Verbo



A pontinha do véu


Polêmica e passeatas têm sido provocadas pela recente decisão do governo francês, de proibir a exibição de símbolos religiosos nas escolas e lugares públicos. Leia-se, mais precisamente, o uso do véu pelas mulheres islâmicas.

À primeira vista, parece uma decisão arbitrária. Afinal, por que uma jovem ou senhora não poderia vestir-se da maneira que mais lhe pareça conveniente, ainda mais com a sugestão de modelos extravagantes e ousados, como os que desfilam nas passarelas fashion? Existem, é verdade, os paradigmas sociais e culturais de cada país ou povo. Ninguém estranha, hoje, um visitante trajando vestes hindus ou chinesas, um monge com seu hábitos, um africano ostentando detalhes nativos... Por outro lado, ditames éticos impedem, por exemplo, que um indígena circule pelas ruas de uma cidade com a mesma nudez que exibe lá no interior das matas! Afinal, moda é moda!...

A questão das burkas e shadors ultrapassa estas limitações. Primeiramente, estão inseridas num contexto cultural. Qualquer visitante, andando pelos bairros de Berlim (Alemanha), por exemplo, como Kreuzberg, Neukölln, Schoeneberg, Sonnenallee e tantos outros, perceberá grande quantidade de mulheres, com véus e roupas que caracterizam a cultura turca. E essa influência tem atingido outros países também.

É plausível que o temor de uma dominação ideológica do Oriente esteja fomentando reações como a do governo Chirac, proibindo o véu feminino, nas escolas e universidades públicas. Discriminação? É o grito de guerra das manifestantes desfilando pela "Champs-Elysées", pelo Lustgarten e em múltiplas manifestações de protesto. Não entendo que as medidas se assemelhem a uma cruzada em que Chirac e Raffarin tentem libertar a Cidade Santa dos sultões infiéis! Não se trata disso.

A questão do véu tem outros enfoques. Como o que foi analisado pela Dra. Luísa Nagib Eluf, num belo artigo publicado no jornal Folha de São Paulo, atrelando a ideologia do véu (e da burka, dentre outros costumes islâmicos) a uma postura machista, de dominação e alienação da mulher. A argumentação é válida: encontra eco nos meios intelectuais e modernizados da cultura muçulmana, como algumas correntes políticas no Irã, as tendências da Turquia em relação ao Ocidente e à União Européia. Note-se que as universidades turcas não permitem o uso do véu dentro das salas, e já o restringem, provavelmente, em vista de uma aproximação cultural aos padrões europeus. Essa adaptação torna-se evidente nas ruas de Berlim, por exemplo, em que mulheres envoltas em panos, de acordo com os padrões de Maomé, caminham com outras, são jovens exibindo beleza e cabelos negros, ao vento e à neve, nos mais modernos padrões do comportamento ocidental...

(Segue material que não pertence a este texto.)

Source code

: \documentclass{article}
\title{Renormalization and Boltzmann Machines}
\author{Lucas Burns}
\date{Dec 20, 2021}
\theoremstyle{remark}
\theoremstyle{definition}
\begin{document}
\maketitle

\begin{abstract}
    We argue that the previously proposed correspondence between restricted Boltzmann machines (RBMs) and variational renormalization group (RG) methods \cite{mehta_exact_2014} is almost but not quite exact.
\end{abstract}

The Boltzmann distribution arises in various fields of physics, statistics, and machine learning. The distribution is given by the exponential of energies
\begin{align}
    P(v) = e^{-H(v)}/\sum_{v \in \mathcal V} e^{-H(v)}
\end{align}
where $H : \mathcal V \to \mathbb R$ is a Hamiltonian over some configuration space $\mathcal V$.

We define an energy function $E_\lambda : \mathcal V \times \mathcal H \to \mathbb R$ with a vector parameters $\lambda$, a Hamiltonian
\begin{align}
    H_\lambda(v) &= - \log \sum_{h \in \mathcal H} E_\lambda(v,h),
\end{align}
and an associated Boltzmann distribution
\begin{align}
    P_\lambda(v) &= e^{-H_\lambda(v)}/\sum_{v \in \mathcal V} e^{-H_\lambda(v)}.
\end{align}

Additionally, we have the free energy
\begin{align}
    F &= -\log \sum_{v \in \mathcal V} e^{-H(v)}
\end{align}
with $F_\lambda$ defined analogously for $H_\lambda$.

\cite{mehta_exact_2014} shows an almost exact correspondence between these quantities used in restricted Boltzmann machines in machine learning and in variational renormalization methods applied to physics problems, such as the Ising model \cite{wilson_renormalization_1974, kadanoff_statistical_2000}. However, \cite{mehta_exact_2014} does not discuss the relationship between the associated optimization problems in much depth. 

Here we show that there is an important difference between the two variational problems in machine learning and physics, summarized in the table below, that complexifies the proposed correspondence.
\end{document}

Com a insistência de algumas muçulmanas, principalmente professoras de escolas públicas, em utilizar o véu na docência, o problema transcendeu os limites da escolha pessoal e chegou às instâncias dos tribunais. Na Alemanha, a decisão final remeteu aos governos estaduais a decisão sobre o assunto. No departamento de Baden-Württenberg, vizinho à Bavária, o governo democrata-cristão definiu-se pela proibição. O presidente Jacques Chirac, na França, foi além e apresentou projeto, praticamente aprovado, vetando a presença de símbolos religiosos, como o citado véu, o kepá, e até crucifixos ou grandes sinais exteriores de religiosidade. Medida democraticamente justificável do ponto de vista de que: "se fulano não pode, ninguém mais pode...".

É preciso, porém, levantar a ponta desse véu causador de tanta polêmica. No fundo, o motivo não é esta ou aquela vestimenta, mas, sim, o patrulhamento religioso sobre a política governamental. Nos governos islamitas ainda persiste a teocracia, que já foi banida de quase todas as repúblicas ocidentais. Aliás, não se pode negar que, até no Brasil, ainda persiste um saudosismo dos tempos em que o "catolicismo era a religião oficial" e certamente há os que desejariam um retrocesso àqueles padrões monárquicos! Em suma, é justamente na separação de poderes, entre Estado e Igreja, que deve residir a preocupação fundamental dos legisladores e educadores.